Without changing a single word, restate the entries below.

Top of RECORD EXCERPTS

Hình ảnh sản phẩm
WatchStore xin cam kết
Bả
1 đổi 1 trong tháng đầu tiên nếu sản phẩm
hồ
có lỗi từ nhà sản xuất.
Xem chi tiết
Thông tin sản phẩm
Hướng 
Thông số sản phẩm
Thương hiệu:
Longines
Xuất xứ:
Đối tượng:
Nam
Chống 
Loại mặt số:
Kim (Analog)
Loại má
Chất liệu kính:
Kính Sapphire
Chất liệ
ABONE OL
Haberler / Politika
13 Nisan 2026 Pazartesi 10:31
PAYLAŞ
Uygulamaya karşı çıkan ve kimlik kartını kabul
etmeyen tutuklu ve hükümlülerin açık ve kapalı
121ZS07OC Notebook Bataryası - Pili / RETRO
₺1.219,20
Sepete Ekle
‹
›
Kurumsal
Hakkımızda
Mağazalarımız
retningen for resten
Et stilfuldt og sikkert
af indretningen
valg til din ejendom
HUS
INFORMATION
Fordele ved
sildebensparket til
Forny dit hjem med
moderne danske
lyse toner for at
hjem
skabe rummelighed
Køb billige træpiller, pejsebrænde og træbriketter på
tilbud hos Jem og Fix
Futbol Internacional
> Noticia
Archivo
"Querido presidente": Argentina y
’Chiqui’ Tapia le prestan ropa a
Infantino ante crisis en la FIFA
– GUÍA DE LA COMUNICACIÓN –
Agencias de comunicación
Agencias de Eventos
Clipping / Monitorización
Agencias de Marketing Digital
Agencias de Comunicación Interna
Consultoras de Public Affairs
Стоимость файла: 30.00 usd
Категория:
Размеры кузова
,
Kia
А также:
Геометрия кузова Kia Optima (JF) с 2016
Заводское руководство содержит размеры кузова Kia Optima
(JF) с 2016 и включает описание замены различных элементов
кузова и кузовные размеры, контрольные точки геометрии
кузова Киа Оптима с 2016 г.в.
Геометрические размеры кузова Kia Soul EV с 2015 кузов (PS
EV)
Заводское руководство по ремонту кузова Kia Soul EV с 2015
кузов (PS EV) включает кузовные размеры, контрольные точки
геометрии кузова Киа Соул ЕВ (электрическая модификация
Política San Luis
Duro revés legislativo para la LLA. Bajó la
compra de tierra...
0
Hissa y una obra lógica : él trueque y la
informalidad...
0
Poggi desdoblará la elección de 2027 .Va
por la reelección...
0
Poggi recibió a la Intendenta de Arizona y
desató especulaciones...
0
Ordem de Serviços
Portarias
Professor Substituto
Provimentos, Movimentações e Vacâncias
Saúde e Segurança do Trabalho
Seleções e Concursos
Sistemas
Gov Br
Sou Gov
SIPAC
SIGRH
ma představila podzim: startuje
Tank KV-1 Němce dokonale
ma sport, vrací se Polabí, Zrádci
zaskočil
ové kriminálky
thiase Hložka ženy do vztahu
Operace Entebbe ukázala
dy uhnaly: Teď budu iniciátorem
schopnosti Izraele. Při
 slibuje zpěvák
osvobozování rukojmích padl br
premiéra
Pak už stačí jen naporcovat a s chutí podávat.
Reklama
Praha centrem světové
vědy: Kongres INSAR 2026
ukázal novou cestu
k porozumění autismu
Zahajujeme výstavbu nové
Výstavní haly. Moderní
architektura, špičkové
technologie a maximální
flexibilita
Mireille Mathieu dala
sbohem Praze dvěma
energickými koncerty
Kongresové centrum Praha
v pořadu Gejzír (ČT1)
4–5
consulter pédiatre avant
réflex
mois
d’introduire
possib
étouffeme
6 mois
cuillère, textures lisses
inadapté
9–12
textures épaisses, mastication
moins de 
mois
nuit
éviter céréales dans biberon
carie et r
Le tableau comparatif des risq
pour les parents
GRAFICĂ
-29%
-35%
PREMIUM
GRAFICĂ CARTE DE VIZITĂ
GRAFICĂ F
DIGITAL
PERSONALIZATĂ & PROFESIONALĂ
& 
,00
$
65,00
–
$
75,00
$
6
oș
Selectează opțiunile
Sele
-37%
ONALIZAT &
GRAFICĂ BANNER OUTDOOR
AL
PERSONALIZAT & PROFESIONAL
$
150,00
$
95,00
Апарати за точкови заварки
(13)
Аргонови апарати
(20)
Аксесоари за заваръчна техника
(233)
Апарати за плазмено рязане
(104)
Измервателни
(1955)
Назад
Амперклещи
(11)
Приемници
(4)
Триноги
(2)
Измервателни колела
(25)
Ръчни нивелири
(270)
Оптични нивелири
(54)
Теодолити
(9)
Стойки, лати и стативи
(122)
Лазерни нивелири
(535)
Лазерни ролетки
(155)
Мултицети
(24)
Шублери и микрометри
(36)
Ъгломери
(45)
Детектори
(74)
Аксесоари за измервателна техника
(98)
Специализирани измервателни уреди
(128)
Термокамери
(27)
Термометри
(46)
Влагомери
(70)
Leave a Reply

Bottom of RECORD EXCERPTS

OUTPUT FOR THIS EXERCISE:
Hình ảnh sản phẩm
WatchStore xin cam kết
Bả
1 đổi 1 trong tháng đầu tiên nếu sản phẩm
hồ
có lỗi từ nhà sản xuất.
Xem chi tiết
Thông tin sản phẩm
Hướng 
Thông số sản phẩm
Thương hiệu:
Longines
Xuất xứ:
Đối tượng:
Nam
Chống 
Loại mặt số:
Kim (Analog)
Loại má
Chất liệu kính:
Kính Sapphire
Chất liệ
ABONE OL
Haberler / Politika
13 Nisan 2026 Pazartesi 10:31
PAYLAŞ
Uygulamaya karşı çıkan ve kimlik kartını kabul
etmeyen tutuklu ve hükümlülerin açık ve kapalı
121ZS07OC Notebook Bataryası - Pili / RETRO
₺1.219,20
Sepete Ekle
‹
›
Kurumsal
Hakkımızda
Mağazalarımız
retningen for resten
Et stilfuldt og sikkert
af indretningen
valg til din ejendom
HUS
INFORMATION
Fordele ved
sildebensparket til
Forny dit hjem med
moderne danske
lyse toner for at
hjem
skabe rummelighed
Køb billige træpiller, pejsebrænde og træbriketter på
tilbud hos Jem og Fix
Futbol Internacional
> Noticia
Archivo
"Querido presidente": Argentina y
’Chiqui’ Tapia le prestan ropa a
Infantino ante crisis en la FIFA
– GUÍA DE LA COMUNICACIÓN –
Agencias de comunicación
Agencias de Eventos
Clipping / Monitorización
Agencias de Marketing Digital
Agencias de Comunicación Interna
Consultoras de Public Affairs
Стоимость файла: 30.00 usd
Категория:
Размеры кузова
,
Kia
А также:
Геометрия кузова Kia Optima (JF) с 2016
Заводское руководство содержит размеры кузова Kia Optima
(JF) с 2016 и включает описание замены различных элементов
кузова и кузовные размеры, контрольные точки геометрии
кузова Киа Оптима с 2016 г.в.
Геометрические размеры кузова Kia Soul EV с 2015 кузов (PS
EV)
Заводское руководство по ремонту кузова Kia Soul EV с 2015
кузов (PS EV) включает кузовные размеры, контрольные точки
геометрии кузова Киа Соул ЕВ (электрическая модификация
Política San Luis
Duro revés legislativo para la LLA. Bajó la
compra de tierra...
0
Hissa y una obra lógica : él trueque y la
informalidad...
0
Poggi desdoblará la elección de 2027 .Va
por la reelección...
0
Poggi recibió a la Intendenta de Arizona y
desató especulaciones...
0
Ordem de Serviços
Portarias
Professor Substituto
Provimentos, Movimentações e Vacâncias
Saúde e Segurança do Trabalho
Seleções e Concursos
Sistemas
Gov Br
Sou Gov
SIPAC
SIGRH
ma představila podzim: startuje
Tank KV-1 Němce dokonale
ma sport, vrací se Polabí, Zrádci
zaskočil
ové kriminálky
thiase Hložka ženy do vztahu
Operace Entebbe ukázala
dy uhnaly: Teď budu iniciátorem
schopnosti Izraele. Při
 slibuje zpěvák
osvobozování rukojmích padl br
premiéra
Pak už stačí jen naporcovat a s chutí podávat.
Reklama
Praha centrem světové
vědy: Kongres INSAR 2026
ukázal novou cestu
k porozumění autismu
Zahajujeme výstavbu nové
Výstavní haly. Moderní
architektura, špičkové
technologie a maximální
flexibilita
Mireille Mathieu dala
sbohem Praze dvěma
energickými koncerty
Kongresové centrum Praha
v pořadu Gejzír (ČT1)
4–5
consulter pédiatre avant
réflex
mois
d’introduire
possib
étouffeme
6 mois
cuillère, textures lisses
inadapté
9–12
textures épaisses, mastication
moins de 
mois
nuit
éviter céréales dans biberon
carie et r
Le tableau comparatif des risq
pour les parents
GRAFICĂ
-29%
-35%
PREMIUM
GRAFICĂ CARTE DE VIZITĂ
GRAFICĂ F
DIGITAL
PERSONALIZATĂ & PROFESIONALĂ
& 
,00
$
65,00
–
$
75,00
$
6
oș
Selectează opțiunile
Sele
-37%
ONALIZAT &
GRAFICĂ BANNER OUTDOOR
AL
PERSONALIZAT & PROFESIONAL
$
150,00
$
95,00
Апарати за точкови заварки
(13)
Аргонови апарати
(20)
Аксесоари за заваръчна техника
(233)
Апарати за плазмено рязане
(104)
Измервателни
(1955)
Назад
Амперклещи
(11)
Приемници
(4)
Триноги
(2)
Измервателни колела
(25)
Ръчни нивелири
(270)
Оптични нивелири
(54)
Теодолити
(9)
Стойки, лати и стативи
(122)
Лазерни нивелири
(535)
Лазерни ролетки
(155)
Мултицети
(24)
Шублери и микрометри
(36)
Ъгломери
(45)
Детектори
(74)
Аксесоари за измервателна техника
(98)
Специализирани измервателни уреди
(128)
Термокамери
(27)
Термометри
(46)
Влагомери
(70)
Leave a Reply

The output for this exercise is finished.